Segment Start: Provided data

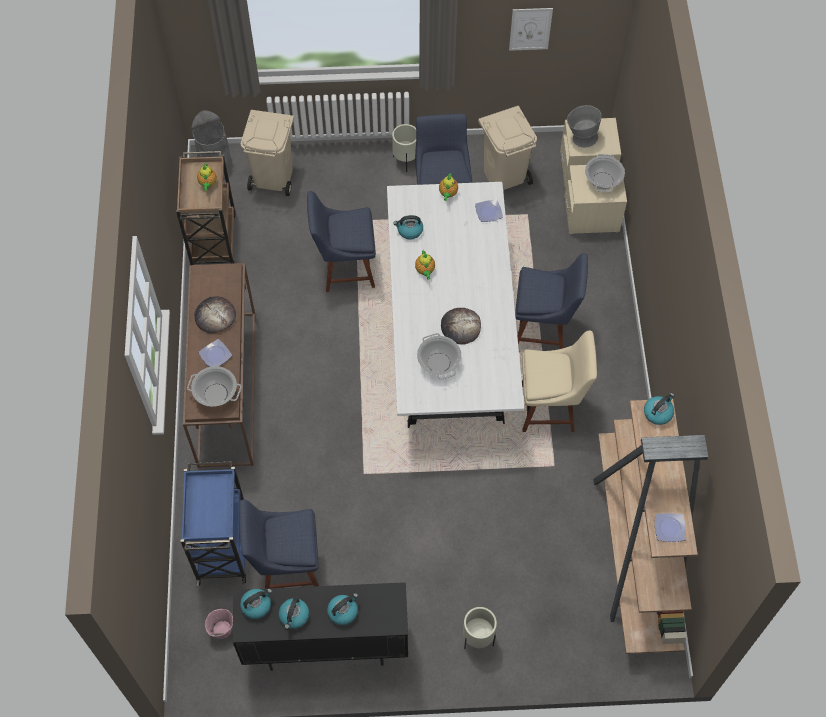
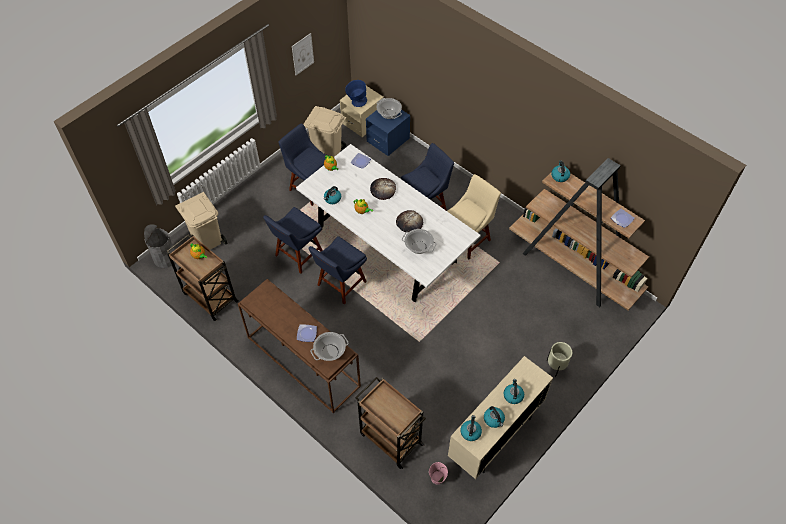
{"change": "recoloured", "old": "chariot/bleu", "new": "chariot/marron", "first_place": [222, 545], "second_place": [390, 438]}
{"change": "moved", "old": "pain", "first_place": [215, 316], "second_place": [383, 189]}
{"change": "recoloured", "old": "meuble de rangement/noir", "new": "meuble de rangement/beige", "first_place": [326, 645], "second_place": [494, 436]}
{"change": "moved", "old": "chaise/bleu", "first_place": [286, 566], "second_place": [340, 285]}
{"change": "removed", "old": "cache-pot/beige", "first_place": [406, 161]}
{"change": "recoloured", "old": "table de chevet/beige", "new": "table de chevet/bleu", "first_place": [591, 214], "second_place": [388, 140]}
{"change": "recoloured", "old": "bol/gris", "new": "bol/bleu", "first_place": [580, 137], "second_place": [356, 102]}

Segment End: Provided data
Segment Start: Provided data

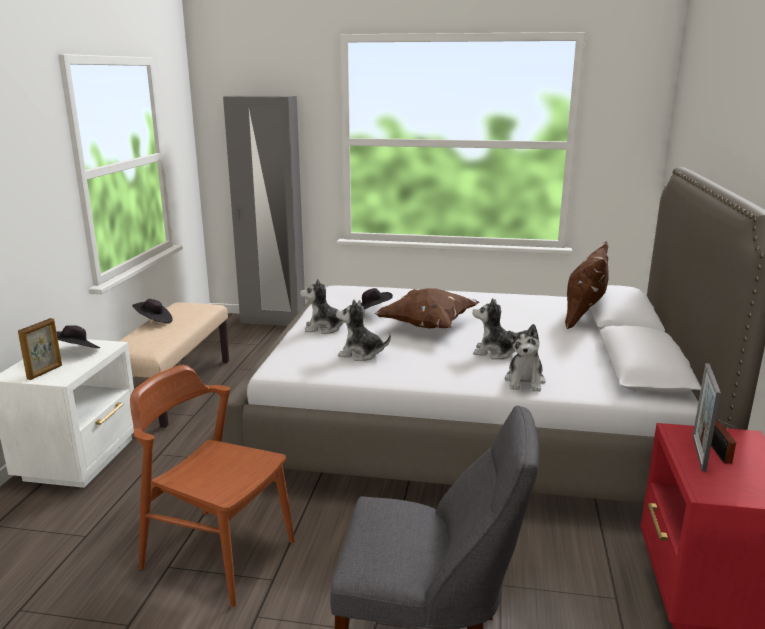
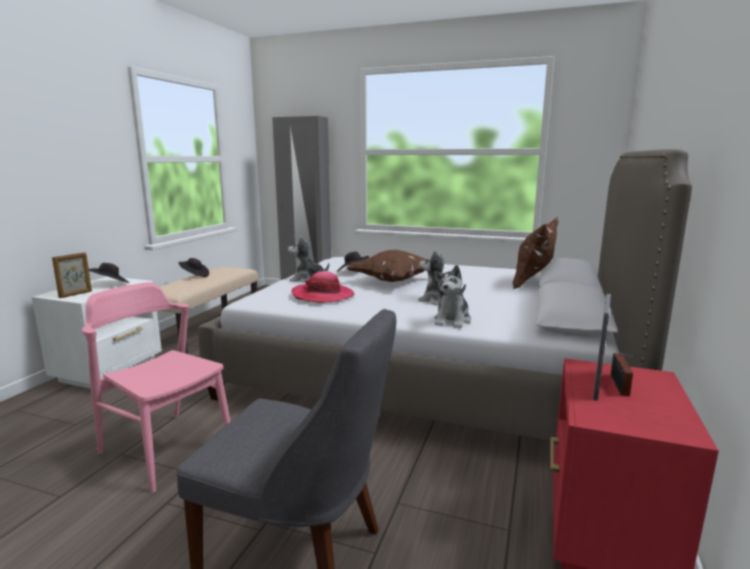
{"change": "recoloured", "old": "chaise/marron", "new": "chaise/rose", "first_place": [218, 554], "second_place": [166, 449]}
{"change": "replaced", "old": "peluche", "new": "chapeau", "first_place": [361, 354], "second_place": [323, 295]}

Segment End: Provided data

**How to complete this task**
Find the count of lines in the data above where the string "bleu" occurs. Provide that number alone.

**Answer space**
4